How to add external GCP loadbalancer to kubespray cluster?

671 views Asked by At

I deployed a kubernetes cluster on Google Cloud using VMs and Kubespray.

Right now, I am looking to expose a simple node app to external IP using loadbalancer but showing my external IP from gcloud to service does not work. It stays on pending state when I query kubectl get services.

According to this, kubespray does not have any loadbalancer mechanicsm included/integrated by default. How should I progress?

1

There are 1 answers

3
Matt On

Let me start of by summarizing the problem we are trying to solve here.

The problem is that you have self-hosted kubernetes cluster and you want to be able to create a service of type=LoadBalancer and you want k8s to create a LB for you with externlIP and in fully automated way, just like it would if you used a GKE (kubernetes as a service solution).

Additionally I have to mention that I don't know much of a kubespray, so I will only describe all the steps that need to bo done to make it work, and leave the rest to you. So if you want to make changes in kubespray code, it's on you. All the tests I did with kubeadm cluster but it should not be very difficult to apply it to kubespray.

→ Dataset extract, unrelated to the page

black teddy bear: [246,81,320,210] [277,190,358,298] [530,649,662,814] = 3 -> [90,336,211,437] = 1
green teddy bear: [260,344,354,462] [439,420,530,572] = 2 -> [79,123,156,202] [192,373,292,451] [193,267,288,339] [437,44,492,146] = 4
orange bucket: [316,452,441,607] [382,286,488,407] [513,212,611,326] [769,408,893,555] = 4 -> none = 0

I will start of by summarizing all that has to be done into 4 steps:

  1. tagging the instances
  2. enabling cloud-provider functionality
  3. IAM and service accounts
  4. additional info

Tagging the instances All worker node instances on GCP have to be labeled with unique tag that is the name of an instance; these tags are later used to create a firewall rules and target lists for LB. So lets say that you have an instance called worker-0; you need to tag that instance with a tag worker-0

Otherwise it will result in an error (that can be found in controller-manager logs):

Error syncing load balancer: failed to ensure load balancer: no node tags supplied and also failed to parse the given lists of hosts for tags. Abort creating firewall rule

Enabling cloud-provider functionality K8s has to be informed that it is running in cloud and what cloud provider that is so that it knows how to talk with the api.

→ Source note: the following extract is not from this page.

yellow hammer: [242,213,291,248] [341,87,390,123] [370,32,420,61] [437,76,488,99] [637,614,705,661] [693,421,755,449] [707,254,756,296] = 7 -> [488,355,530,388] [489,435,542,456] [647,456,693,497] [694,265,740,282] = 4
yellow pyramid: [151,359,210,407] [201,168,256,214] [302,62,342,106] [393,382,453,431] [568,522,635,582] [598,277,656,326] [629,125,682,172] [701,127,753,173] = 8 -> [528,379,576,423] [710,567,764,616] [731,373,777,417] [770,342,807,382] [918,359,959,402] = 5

controller manager logs informing you that it wont create an LB.

WARNING: no cloud provider provided, services of type LoadBalancer will fail

Controller Manager is responsible for creation of a LoadBalancer. It can be passed a flag --cloud-provider. You can manually add this flag to controller manager pod manifest file; or like in your case since you are running kubespray, you can add this flag somewhere in kubespray code (maybe its already automated and just requires you to set some env or sth, but you need to find it out yourself).

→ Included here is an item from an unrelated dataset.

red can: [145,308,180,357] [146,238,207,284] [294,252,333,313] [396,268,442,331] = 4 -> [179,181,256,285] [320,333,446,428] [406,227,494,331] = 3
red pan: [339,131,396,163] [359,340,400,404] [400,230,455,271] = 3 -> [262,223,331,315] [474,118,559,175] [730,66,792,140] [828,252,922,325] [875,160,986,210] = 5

Here is how this file looks like with the flag:

apiVersion: v1
kind: Pod
metadata:
  labels:
    component: kube-controller-manager
    tier: control-plane
  name: kube-controller-manager
  namespace: kube-system
spec:
  containers:
  - command:
    - kube-controller-manager
    ...
    - --cloud-provider=gce    # <----- HERE

As you can see the value in our case is gce, which stangs for Google Compute Engine. It informs k8s that its running on GCE/GCP.


IAM and service accounts Now that you have your provider enabled, and tags covered, I will talk about IAM and permissions.

For k8s to be able to create a LB in GCE, it needs to be allowed to do so. Every GCE instance has a deafult service account assigned. Controller Manager uses instance service account, stored within instance metadata to access GCP API.

For this to happen you need to set Access Scopes for GCE instance (master node; the one where controller manager is running) so it can use Cloud Engine API.

Access scopes -> Set access for each API -> compute engine=Read Write

To do this the instance has to be stopped, so now stop the instance. It's better to set these scopes during instance creation so that you don't need to make any unnecessary steps.

You also need to go to IAM & Admin page in GCP Console and add permissions so that master instance's service account has Kubernetes Engine Service Agent role assigned. This is a predefined role that has much more permissions than you probably need but I have found that everything works with this role so I decided to use is for demonstration purposes, but you probably want to use least privilege rule.


additional info There is one more thing I need to mention. It does not impact you but while testing I have found out an interesting thing.

Firstly I created only one node cluster (single master node). Even though this is allowed from k8s point of view, controller manager would not allow me to create a LB and point it to a master node where my application was running. This draws a conclusion that one cannot use LB with only master node and has to create at least one worker node.


PS I had to figure it out the hard way; by looking at logs, changing things and looking at logs again to see if the issue got solved. I didn't find a single article/documentation page where it is documented in one place. If you manage to solve it for yourself, write the answer for others. Thank you.